Le point de vue du service d’accompagnement et de contrôle pédagogiques

Entretien 17

Les missions du service lui confèrent une capacité d’observation des pratiques et de relais des préoccupations des acteurs; le point de vue des propos tenus par les inspectrices est celui qui s’ancre dans ces observations et cette écoute du terrain.

Les questions concernant le public

Les inspectrices regretteraient qu’une interprétation trop restrictive de la vulnérabilité ne s’installe. A côté des dimensions qui concernent les ressources et celles qui correspondent aux liens socio-familiaux, il faut en effet prendre en compte les fragilités psychologiques en tant que telles qui peuvent toucher un(e) jeune ou un enfant quel qu’il soit, et sa famille. Cette prise en compte concerne évidemment la prévention éducative, mais pas seulement: les difficultés d’accès au secteur de la santé mentale constituent un exemple d’une vigilance à mettre en œuvre.

Quant à la question de l’âge qui définit la légitimité des interventions des acteurs de la prévention, les points d’attention suivants sont relayés:

  • il est important de ne pas abandonner le soutien à la parentalité, action spécifique au secteur de l’aide à la jeunesse;
  • il est regrettable que les missions aient été étendues (extension jusqu’à 22 ans) sans que les moyens aient été augmentés: cela revient à surcharger des petites équipes déjà surchargées;
  • l’allongement de l’âge éligible (jusque 22 ans, avec le constat d’une perméabilité existant sur le terrain jusque 25 ans) n’est pas une solution en soi; travailler avec les autres secteurs en se focalisant sur la transition vers l’âge adulte semble plus opportun;
  • il faut aussi porter attention au travail nécessaire de préparation à l’autonomie au sein même du secteur de l’aide à la jeunesse, pour éviter les problèmes liés à la «mise en autonomie» et au passage à la majorité.

Quant aux missions de prévention sociale

Il est essentiel de ne pas véhiculer d’amalgame «précarité sociale-aide à la jeunesse». Les situations de difficulté sont plus complexes.
S’il est nécessaire et légitime de lutter contre les conditions de vie déplorables qui frappent trop de citoyens et de familles, on peut se demander si le secteur de l’aide à la jeunesse est bien en mesure, avec ses moyens limités, d’obtenir de telles transformations qui sont du ressort des politiques globales.
Cette ambition très élevée doit être mise en regard des moyens effectivement mobilisables, d’autant que l’importance accordée au livre 1 et à ses protagonistes produit des attentes en retour.
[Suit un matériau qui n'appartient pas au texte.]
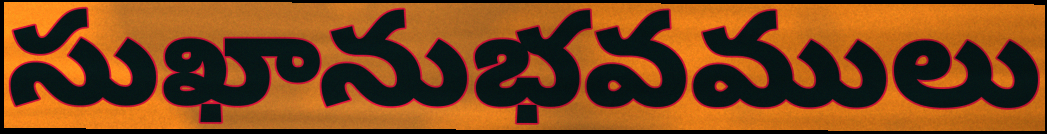
సుఖానుభవములు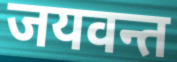
जयवन्त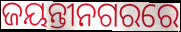
ଜୟନ୍ତୀନଗରରେ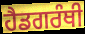
ਹੈਡਗਰੰਥੀ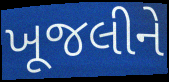
ખૂજલીનેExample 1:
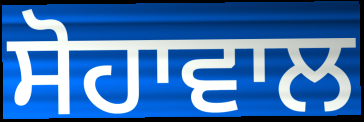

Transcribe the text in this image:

ਸੋਹਾਵਾਲ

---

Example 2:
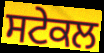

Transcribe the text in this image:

ਸਟੇਕਲ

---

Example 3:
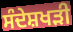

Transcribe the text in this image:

ਸੰਦੇਸ਼ਖੜੀ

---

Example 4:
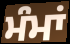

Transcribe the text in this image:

ਮੰਮਾਂ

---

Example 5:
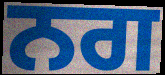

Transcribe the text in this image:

ਨਗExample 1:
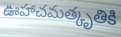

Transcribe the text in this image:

ఊహాచమత్కృతికి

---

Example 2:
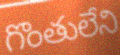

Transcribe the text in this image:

గొంతులేని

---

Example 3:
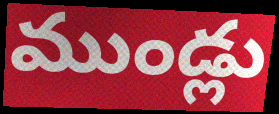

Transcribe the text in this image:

ముండ్లు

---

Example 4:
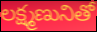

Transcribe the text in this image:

లక్ష్మణునితో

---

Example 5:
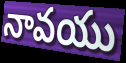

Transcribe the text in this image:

నావయు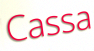
Cassa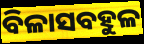
ବିଳାସବହୁଳ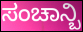
ಸಂಚಾನ್ಬಿ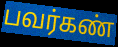
பவர்கண்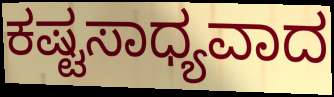
ಕಷ್ಟಸಾಧ್ಯವಾದ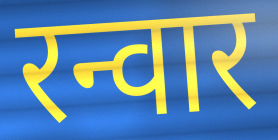
रन्वारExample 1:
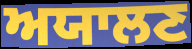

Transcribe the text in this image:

ਅਯਾਲਣ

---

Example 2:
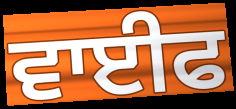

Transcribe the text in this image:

ਵਾਈਫ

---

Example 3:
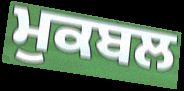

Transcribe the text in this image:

ਮੁਕਬਲ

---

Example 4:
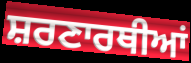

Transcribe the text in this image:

ਸ਼ਰਣਾਰਥੀਆਂ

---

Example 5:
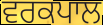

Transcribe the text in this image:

Des clarifications à apporter

La logique ascendante qui est prescrite mériterait une clarification quant au rôle des chargés de prévention: leurs actions sont-elles celles qui sont décidées par les conseils sur base des diagnostics sociaux des AMO ou est-il attendu ou possible qu’ils développent des actions propres?
L’idéal serait peut-être de maintenir à la fois l’autonomie et la présence locale des AMO et autres services œuvrant à la prévention tout en donnant parfois plus d’ampleur territoriale et de visibilité à certaines actions par l’entremise des chargés.
Complémentairement, il faudrait s’interroger sur les chevauchements éventuels des missions des Conseils de concertation intra-sectorielle (CCIS) et des conseils de prévention qui pourraient être à l’origine de confusion ou de déperdition.
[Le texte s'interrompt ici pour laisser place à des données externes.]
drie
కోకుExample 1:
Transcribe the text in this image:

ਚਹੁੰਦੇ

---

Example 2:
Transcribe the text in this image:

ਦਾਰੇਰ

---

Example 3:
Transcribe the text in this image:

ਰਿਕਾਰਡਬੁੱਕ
Clarifier les notions de prévention éducative et de prévention sociale s’avérerait aussi utile, notamment en ce qui concerne les actions collectives, qui peuvent comporter les deux dimensions entremêlées.
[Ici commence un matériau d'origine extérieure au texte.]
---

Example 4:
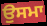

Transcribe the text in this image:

ਉਸਮਾ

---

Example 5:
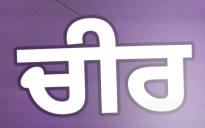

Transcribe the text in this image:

ਚੀਰ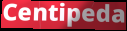
Centipeda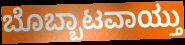
ಬೊಬ್ಬಾಟವಾಯ್ತು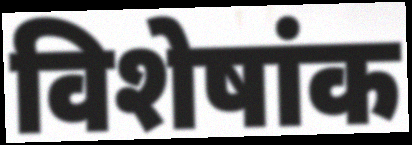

Il faudrait aussi réfléchir à la mobilisation des autres secteurs dans les conseils, compte tenu du caractère chronophage du fonctionnement en réseau, plateforme etc.: comment intéresser, entretenir l’intérêt, etc.

Une mise à plat des «compétences» territoriales des AMO serait aussi utile: dans certains cas, revoir la répartition géographique serait judicieux, mais il faudrait aussi s’interroger sur la couverture du territoire (certaines zones ne sont pas couvertes). Le cas des AMO qui sont à cheval sur deux divisions (et pour qui le travail est doublé) est emblématique de cette nécessité.

La prévention, une posture

On peut considérer en prenant un peu de hauteur que la prévention, c’est finalement une posture, «une façon de voir les choses» qui peut concerner tous les acteurs de l’aide à la jeunesse. D’ailleurs, sur le terrain, de nombreuses collaborations entre les acteurs des différents livres sont observables et elles doivent être encouragées. On peut d’ailleurs se demander s’il ne faudrait pas tendre à intégrer une vigilance à la prévention (en termes d’attention aux besoins des jeunes) dans chaque action et chaque politique qui les touche directement ou indirectement (à l’instar de la vigilance accordée aux questions qui touchent le genre).